▼

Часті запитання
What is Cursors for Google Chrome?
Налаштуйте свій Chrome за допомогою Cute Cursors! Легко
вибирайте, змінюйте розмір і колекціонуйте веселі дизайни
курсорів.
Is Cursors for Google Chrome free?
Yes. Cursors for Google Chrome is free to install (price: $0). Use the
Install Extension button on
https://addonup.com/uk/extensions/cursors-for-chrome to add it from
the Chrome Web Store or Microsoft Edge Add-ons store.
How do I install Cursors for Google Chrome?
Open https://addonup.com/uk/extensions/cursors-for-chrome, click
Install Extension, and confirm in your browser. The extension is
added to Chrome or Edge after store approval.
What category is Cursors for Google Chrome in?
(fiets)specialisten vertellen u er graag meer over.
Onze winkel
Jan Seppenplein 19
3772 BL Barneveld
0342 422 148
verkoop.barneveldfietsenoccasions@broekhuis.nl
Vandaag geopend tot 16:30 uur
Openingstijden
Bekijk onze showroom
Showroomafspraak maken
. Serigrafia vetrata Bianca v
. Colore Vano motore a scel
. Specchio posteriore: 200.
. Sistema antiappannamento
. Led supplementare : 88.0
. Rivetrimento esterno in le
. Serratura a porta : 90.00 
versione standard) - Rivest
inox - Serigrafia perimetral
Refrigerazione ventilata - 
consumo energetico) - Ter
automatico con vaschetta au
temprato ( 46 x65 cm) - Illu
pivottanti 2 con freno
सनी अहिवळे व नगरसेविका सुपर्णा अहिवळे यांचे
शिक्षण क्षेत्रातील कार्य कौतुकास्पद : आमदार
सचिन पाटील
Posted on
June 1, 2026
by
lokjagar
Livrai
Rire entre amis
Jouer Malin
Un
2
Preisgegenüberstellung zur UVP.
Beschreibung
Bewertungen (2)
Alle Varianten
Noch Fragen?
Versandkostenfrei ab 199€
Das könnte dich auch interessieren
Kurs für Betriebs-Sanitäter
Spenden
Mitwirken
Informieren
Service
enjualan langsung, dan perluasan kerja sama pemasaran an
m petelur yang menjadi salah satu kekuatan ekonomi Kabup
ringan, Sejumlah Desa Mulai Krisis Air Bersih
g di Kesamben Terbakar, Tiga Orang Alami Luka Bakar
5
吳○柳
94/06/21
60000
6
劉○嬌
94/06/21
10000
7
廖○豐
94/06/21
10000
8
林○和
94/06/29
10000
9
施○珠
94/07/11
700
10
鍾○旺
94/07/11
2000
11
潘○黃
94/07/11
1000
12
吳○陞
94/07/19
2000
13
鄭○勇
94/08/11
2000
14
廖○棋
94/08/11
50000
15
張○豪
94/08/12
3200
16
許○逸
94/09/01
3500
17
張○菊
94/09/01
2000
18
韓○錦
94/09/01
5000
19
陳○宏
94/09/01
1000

▲

List each line in the entries above that contains the string "addonup", matching case exactly.

§ **Response area**:
https://addonup.com/uk/extensions/cursors-for-chrome to add it from
Open https://addonup.com/uk/extensions/cursors-for-chrome, click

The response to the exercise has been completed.